Recuerdo bien cuando escuché a Raphael por primera vez,
«Yo soy aquel», un medio día tomando mi pequeña siesta del almuerzo.
Eran los tiempos de las dos jornadas, mañana y tarde 4 y 4 con 2 de almuerzo, de 7 a 11 y de 1 a 5.
Era la vieja Costa Rica que se estaba yendo.
Cuestión de minutos y después a correr de vuelta al trabajo, yo de 21.
Me gustó, me encantó su mímica y su estilo delicado,
que en el rudo mundo de los 60 era aún más extraño y original.
La voz grave, sin mucho destello
pero magistralmente gobernada.
Había (y hay) a quienes les repugnaba.
Raphael representó una ruptura en un mundo viril,
por sus gestos.
La originalidad es su clave.
Y puede ser, y eso qué, que sea fémino en sus movimientos.

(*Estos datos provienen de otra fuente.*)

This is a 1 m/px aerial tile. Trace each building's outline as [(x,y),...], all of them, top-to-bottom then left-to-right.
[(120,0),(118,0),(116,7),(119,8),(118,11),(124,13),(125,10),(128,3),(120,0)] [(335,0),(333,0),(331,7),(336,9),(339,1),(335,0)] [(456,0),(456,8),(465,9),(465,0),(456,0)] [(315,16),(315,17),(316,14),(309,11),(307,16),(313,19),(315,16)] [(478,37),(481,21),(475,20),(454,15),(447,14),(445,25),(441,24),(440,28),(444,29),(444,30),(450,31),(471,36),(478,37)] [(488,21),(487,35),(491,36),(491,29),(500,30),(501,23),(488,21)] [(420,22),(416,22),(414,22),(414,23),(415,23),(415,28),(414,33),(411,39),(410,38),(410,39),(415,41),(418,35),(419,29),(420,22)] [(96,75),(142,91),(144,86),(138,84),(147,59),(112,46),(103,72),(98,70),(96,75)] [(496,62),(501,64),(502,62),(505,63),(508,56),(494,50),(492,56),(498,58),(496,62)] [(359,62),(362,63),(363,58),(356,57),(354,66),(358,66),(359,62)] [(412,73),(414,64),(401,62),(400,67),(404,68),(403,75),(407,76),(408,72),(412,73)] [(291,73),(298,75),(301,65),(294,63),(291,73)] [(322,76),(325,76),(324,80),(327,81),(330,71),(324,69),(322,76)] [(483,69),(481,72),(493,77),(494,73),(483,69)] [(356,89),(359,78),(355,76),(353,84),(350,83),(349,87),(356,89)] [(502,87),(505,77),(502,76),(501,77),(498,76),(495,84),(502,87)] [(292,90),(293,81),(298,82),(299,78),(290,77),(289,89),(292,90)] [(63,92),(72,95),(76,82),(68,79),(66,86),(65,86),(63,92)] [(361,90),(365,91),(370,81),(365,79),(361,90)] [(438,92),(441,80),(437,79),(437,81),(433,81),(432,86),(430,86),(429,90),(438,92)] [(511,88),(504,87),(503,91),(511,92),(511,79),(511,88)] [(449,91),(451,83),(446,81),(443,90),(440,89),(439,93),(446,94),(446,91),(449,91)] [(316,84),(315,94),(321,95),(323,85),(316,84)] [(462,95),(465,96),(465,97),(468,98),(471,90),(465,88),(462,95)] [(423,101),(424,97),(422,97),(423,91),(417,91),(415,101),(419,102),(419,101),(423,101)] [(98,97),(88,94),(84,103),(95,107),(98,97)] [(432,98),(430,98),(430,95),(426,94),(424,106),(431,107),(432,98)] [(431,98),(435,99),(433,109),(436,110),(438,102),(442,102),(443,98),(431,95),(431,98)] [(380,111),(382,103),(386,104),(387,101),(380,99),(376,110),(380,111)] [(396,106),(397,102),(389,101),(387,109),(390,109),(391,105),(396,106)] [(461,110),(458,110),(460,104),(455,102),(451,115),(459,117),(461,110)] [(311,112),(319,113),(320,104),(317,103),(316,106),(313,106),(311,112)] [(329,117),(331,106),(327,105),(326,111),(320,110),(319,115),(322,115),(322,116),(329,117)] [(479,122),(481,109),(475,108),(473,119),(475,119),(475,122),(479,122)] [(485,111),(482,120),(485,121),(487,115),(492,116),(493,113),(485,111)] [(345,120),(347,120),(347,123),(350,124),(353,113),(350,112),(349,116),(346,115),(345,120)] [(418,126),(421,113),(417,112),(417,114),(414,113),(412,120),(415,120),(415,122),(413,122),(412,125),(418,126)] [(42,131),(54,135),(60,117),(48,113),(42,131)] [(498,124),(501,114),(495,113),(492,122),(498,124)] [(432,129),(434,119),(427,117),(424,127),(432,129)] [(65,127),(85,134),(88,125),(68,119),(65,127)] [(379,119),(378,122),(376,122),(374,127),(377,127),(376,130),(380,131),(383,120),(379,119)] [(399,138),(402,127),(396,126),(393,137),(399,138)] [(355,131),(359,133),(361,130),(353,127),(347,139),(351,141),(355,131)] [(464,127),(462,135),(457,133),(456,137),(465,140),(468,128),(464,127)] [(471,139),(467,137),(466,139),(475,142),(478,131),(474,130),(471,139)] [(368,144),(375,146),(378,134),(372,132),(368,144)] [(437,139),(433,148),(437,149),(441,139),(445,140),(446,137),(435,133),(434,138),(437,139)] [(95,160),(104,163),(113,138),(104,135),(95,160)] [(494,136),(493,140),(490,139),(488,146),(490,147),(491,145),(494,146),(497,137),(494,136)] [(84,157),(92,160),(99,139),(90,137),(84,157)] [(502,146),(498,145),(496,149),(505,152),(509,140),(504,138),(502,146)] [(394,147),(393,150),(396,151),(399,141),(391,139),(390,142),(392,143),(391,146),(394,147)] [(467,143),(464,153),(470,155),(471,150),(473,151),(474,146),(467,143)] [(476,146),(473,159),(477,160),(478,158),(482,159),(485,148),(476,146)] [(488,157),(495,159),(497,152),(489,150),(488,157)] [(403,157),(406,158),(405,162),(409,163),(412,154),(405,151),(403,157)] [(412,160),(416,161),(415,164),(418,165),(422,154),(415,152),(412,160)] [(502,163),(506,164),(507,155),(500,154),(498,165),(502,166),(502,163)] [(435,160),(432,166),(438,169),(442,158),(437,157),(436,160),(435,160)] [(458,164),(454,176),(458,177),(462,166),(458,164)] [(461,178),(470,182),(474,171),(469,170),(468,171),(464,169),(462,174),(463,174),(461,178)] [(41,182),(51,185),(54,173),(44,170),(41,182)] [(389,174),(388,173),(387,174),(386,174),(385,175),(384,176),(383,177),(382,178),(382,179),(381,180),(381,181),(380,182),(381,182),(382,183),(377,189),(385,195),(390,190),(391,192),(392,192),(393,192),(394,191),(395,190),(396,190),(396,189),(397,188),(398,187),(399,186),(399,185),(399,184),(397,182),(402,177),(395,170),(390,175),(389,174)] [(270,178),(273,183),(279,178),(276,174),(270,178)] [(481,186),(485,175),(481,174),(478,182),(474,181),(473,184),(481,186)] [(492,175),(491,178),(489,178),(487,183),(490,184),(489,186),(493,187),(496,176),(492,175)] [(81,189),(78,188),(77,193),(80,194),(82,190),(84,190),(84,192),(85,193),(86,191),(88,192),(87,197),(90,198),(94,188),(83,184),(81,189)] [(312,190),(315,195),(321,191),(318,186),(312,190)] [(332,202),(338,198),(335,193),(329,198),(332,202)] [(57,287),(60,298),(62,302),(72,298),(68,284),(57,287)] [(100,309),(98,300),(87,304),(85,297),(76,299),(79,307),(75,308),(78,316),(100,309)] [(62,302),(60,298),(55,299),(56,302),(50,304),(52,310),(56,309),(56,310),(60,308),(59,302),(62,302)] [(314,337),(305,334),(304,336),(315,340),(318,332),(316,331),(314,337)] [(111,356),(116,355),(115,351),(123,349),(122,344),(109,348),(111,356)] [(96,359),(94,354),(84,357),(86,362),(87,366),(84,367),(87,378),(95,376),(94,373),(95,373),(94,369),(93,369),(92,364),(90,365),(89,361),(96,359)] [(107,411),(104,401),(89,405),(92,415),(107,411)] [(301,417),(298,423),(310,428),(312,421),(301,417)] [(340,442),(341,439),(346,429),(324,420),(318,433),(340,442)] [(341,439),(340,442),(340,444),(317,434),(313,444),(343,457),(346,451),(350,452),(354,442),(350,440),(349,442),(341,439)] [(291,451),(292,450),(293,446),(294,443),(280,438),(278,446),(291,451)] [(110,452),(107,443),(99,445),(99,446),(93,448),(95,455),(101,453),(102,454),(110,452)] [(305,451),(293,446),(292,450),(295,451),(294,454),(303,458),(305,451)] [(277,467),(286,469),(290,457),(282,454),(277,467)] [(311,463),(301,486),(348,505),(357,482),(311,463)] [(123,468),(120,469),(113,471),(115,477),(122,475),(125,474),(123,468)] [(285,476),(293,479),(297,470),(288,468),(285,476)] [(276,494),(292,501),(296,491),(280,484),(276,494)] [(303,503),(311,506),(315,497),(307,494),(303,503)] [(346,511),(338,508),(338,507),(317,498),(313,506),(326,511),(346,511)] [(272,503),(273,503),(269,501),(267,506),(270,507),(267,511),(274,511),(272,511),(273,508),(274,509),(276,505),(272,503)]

Pero más bien flamenco.
Es doble el agrado si se puede ver y oír a un tiempo,
sobretodo en sus años juveniles.
Surgió con ímpetu a inicios de los 60 y ha hecho una larga carrera.
El escenario es su tierra firme.
Fue una revelación cuando apareció.
Claro que se ha ido gastando su voz,
pero el sigue cantando, tiene 81 años.